Yu ist Zahnarzt aus Kanada und vielfach ausgezeichneter Amateur-Pianist.

(Foto: Catherina Hess)

Der Samstagnachmittag: Vor dem kleinen Konzertsaal, der knapp 200 Leute fasst, hat sich eine Schlange gebildet. Viele junge Leute sind unter den Wartenden, es gibt keinen Dresscode. Das Publikum ist kundig, man diskutiert die sehr anspruchsvollen Programme. Erster Akteur ist der Franzose Thomas Prat, ein Ingenieur, der im Versicherungswesen arbeitet. Er verbeugt sich knapp - Brahms Sonate C-Dur op. 1 und Chopins 24 Préludes op. 28 hat er ausgewählt. Auch Prat schafft es, sich neben seinem Beruf auf große Amateur-Wettbewerbe vorzubereiten, von denen es mittlerweile etliche gibt. Im vergangenen Jahr war er Finalist des Internationalen Chopin-Wettbewerbs in Warschau. Eine Stunde spielt Prat, das Publikum folgt ihm konzentriert, es wird kaum gehustet. Scheu nimmt er den Applaus entgegen. Später sagt Prat, er sei "nie zufrieden". Mit seinem Status als Amateur allerdings scheint er nicht zu hadern. Das Wort "Amateur" das leite sich ja schließlich ab vom französischen "aimer", also "lieben".

Auch bei den nächsten beiden Konzerten ist der Saal voll. An der Reihe ist Michael Cheung, ein Kanadier, der in Paris in der Gesundheitsbranche arbeitet. Im weißen, kragenlosen Hemd begrüßt er sein Publikum in deutscher Sprache. Schubert und Rachmaninow hat er ausgewählt, Eberhard Zagrosek wird ihm mit großer Ruhe beim Umblättern der Noten assistieren. Cheung, auch er vielfach ausgezeichnet, ist mit einer Deformation der linken Hand geboren. Mit dem Klavierspiel begann er auf Anraten eines Therapeuten. Das Publikum erlebt ein emotionales Spiel - es scheint, als wolle Cheung nicht mehr von den Tasten lassen.
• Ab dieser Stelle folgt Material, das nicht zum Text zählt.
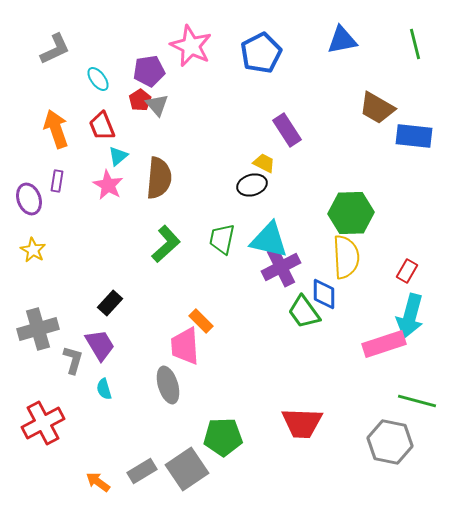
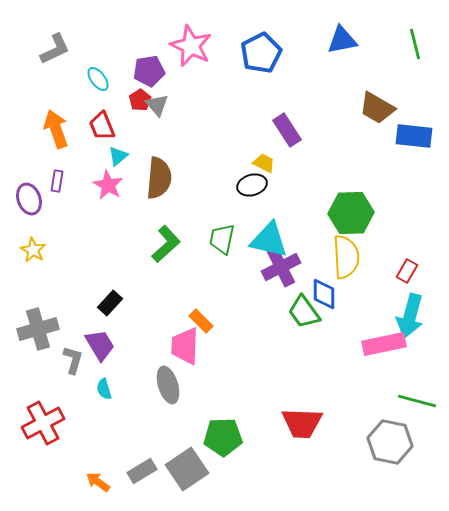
pink rectangle at (384, 344): rotated 6 degrees clockwise
pink trapezoid at (185, 346): rotated 6 degrees clockwise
Am Ende hat er seine Spielzeit deutlich überzogen.

Eberhard Zagrosek, 73, ist mit Leib und Seele Pianist. Seit Jahren veranstaltet der Physiker Klavier-Wettbewerbe und Festivals für Meister-Amateure.

(Foto: Catherina Hess)

Thomas Yu hat das nicht aus der Ruhe bringen können. Vielleicht, weil er weiß, dass seine Interpretation von Beethovens Opus 111 zum Höhepunkt des Festivaltages wird. Der Zahnarzt aus Calgary, der in seiner Praxis ein Piano stehen hat, spielt das Werk mit großer Eleganz und Tiefe. Der Piano-Marathon der Meister-Amateure ist an diesem Abend noch nicht zu Ende. Doch will man nach Yus bewegenden Konzert nur noch eines hören - Stille.